— start Dataset excerpts —

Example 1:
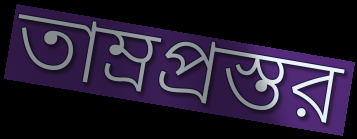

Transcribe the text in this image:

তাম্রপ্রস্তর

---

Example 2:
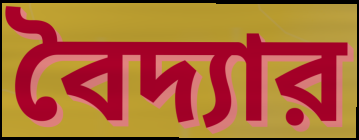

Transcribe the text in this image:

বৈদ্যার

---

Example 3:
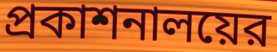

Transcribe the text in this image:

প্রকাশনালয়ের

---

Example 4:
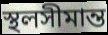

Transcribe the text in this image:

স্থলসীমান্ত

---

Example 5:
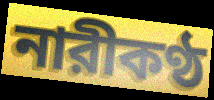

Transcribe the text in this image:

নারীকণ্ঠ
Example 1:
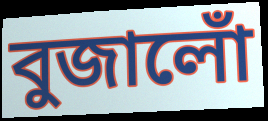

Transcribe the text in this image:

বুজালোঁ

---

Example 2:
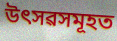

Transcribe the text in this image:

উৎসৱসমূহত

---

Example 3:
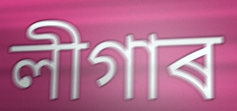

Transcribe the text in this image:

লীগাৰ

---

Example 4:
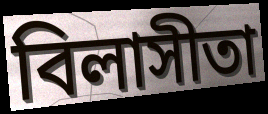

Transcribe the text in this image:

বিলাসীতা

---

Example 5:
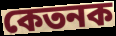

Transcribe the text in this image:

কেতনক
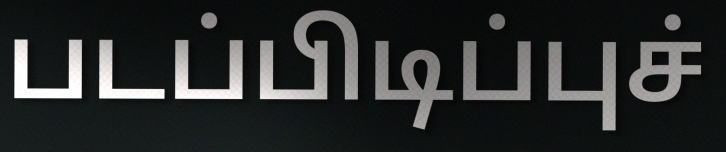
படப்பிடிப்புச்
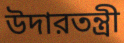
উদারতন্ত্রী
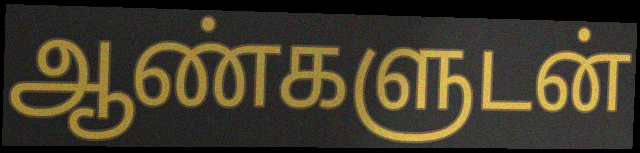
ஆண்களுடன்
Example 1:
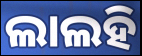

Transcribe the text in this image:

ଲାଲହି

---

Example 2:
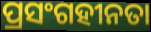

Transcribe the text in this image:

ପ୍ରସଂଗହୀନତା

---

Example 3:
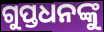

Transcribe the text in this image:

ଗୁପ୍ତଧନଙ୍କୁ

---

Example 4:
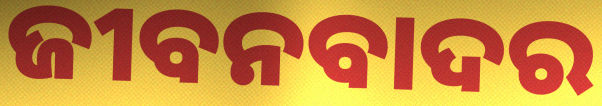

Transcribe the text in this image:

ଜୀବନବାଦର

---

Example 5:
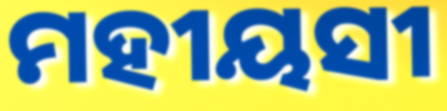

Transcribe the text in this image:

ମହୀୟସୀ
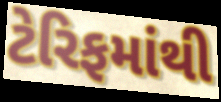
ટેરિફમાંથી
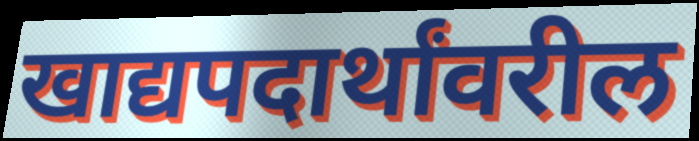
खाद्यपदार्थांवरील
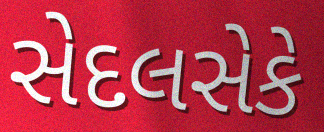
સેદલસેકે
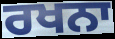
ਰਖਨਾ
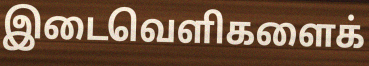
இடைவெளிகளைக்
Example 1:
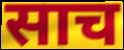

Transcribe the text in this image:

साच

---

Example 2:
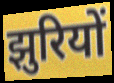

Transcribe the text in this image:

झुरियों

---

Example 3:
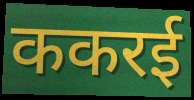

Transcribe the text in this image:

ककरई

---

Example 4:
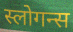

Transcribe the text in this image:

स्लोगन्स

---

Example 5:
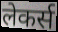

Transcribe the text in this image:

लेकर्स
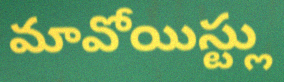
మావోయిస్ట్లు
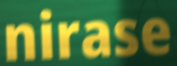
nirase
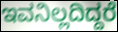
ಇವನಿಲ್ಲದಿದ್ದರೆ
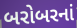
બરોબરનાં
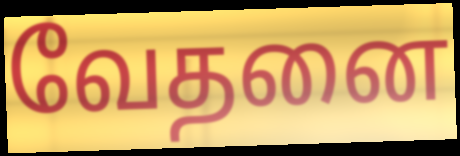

— end Dataset excerpts —

- Your objective -
Can you repeat all of the data above line for line, with the pictures left out?

- Answer -
Example 1:

Transcribe the text in this image:

তাম্রপ্রস্তর

---

Example 2:

Transcribe the text in this image:

বৈদ্যার

---

Example 3:

Transcribe the text in this image:

প্রকাশনালয়ের

---

Example 4:

Transcribe the text in this image:

স্থলসীমান্ত

---

Example 5:

Transcribe the text in this image:

নারীকণ্ঠ
Example 1:

Transcribe the text in this image:

বুজালোঁ

---

Example 2:

Transcribe the text in this image:

উৎসৱসমূহত

---

Example 3:

Transcribe the text in this image:

লীগাৰ

---

Example 4:

Transcribe the text in this image:

বিলাসীতা

---

Example 5:

Transcribe the text in this image:

কেতনক
படப்பிடிப்புச்
উদারতন্ত্রী
ஆண்களுடன்
Example 1:

Transcribe the text in this image:

ଲାଲହି

---

Example 2:

Transcribe the text in this image:

ପ୍ରସଂଗହୀନତା

---

Example 3:

Transcribe the text in this image:

ଗୁପ୍ତଧନଙ୍କୁ

---

Example 4:

Transcribe the text in this image:

ଜୀବନବାଦର

---

Example 5:

Transcribe the text in this image:

ମହୀୟସୀ
ટેરિફમાંથી
खाद्यपदार्थांवरील
સેદલસેકે
ਰਖਨਾ
இடைவெளிகளைக்
Example 1:

Transcribe the text in this image:

साच

---

Example 2:

Transcribe the text in this image:

झुरियों

---

Example 3:

Transcribe the text in this image:

ककरई

---

Example 4:

Transcribe the text in this image:

स्लोगन्स

---

Example 5:

Transcribe the text in this image:

लेकर्स
మావోయిస్ట్లు
nirase
ಇವನಿಲ್ಲದಿದ್ದರೆ
બરોબરનાં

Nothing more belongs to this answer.